Available records:
--- START ---

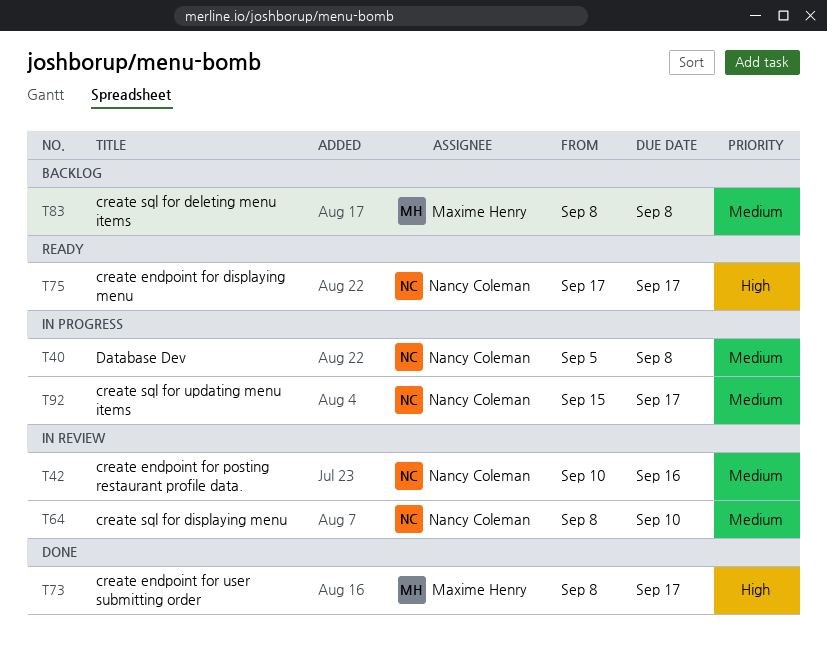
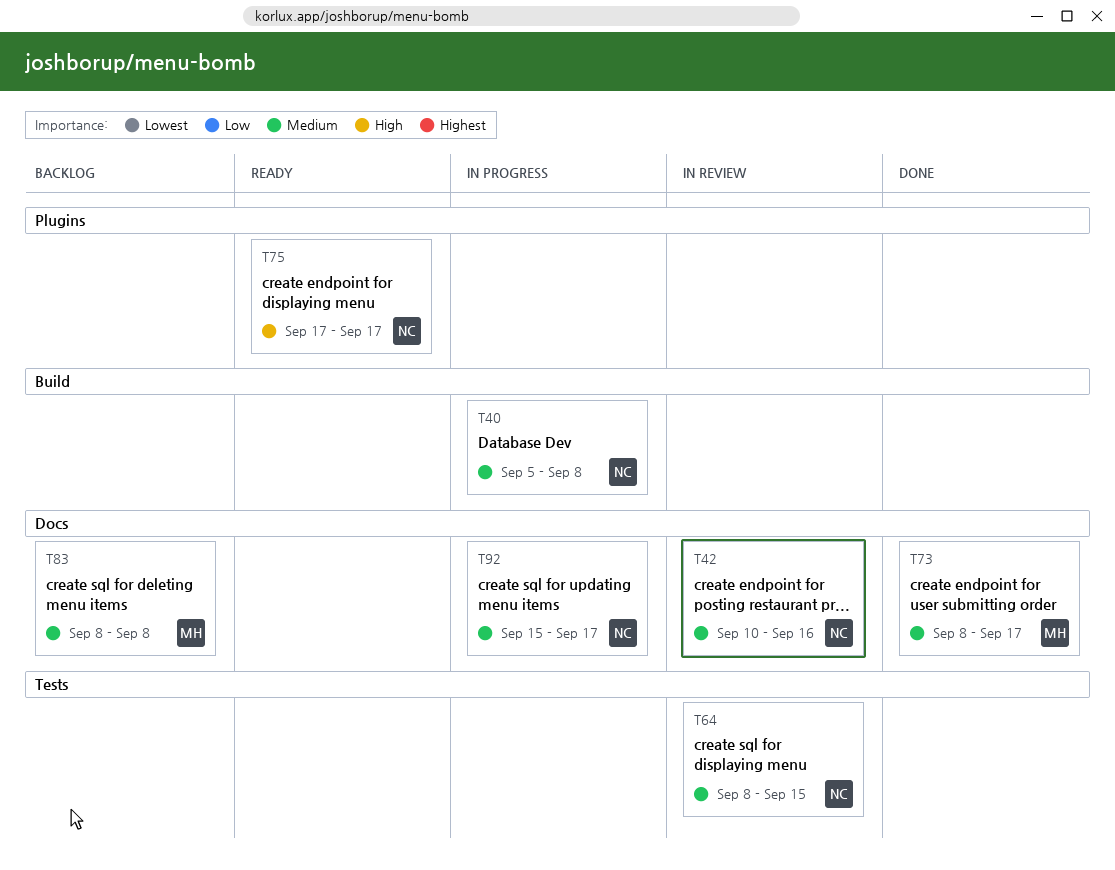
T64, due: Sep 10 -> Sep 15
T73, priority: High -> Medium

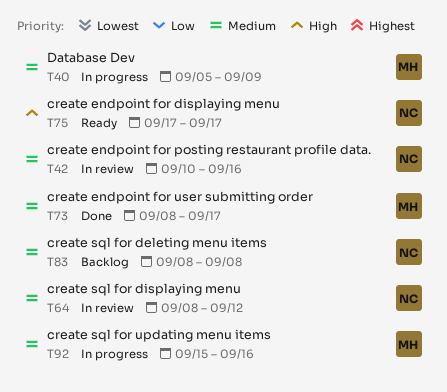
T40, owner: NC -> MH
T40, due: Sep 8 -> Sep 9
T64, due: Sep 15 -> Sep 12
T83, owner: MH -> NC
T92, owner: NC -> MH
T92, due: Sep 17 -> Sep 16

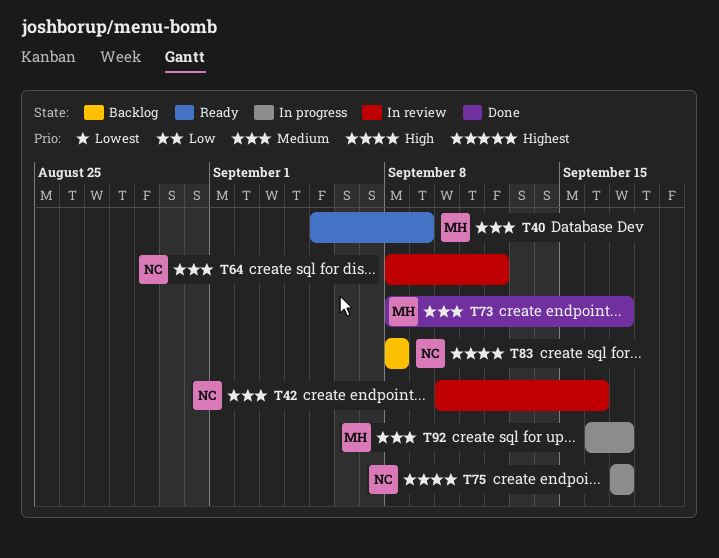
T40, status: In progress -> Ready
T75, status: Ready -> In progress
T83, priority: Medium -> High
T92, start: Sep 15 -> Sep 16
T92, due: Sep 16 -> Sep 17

--- END ---

Work task: Repeat the material exactly as it reads, without any of its pictures.

Solution below:
T64, due: Sep 10 -> Sep 15
T73, priority: High -> Medium

T40, owner: NC -> MH
T40, due: Sep 8 -> Sep 9
T64, due: Sep 15 -> Sep 12
T83, owner: MH -> NC
T92, owner: NC -> MH
T92, due: Sep 17 -> Sep 16

T40, status: In progress -> Ready
T75, status: Ready -> In progress
T83, priority: Medium -> High
T92, start: Sep 15 -> Sep 16
T92, due: Sep 16 -> Sep 17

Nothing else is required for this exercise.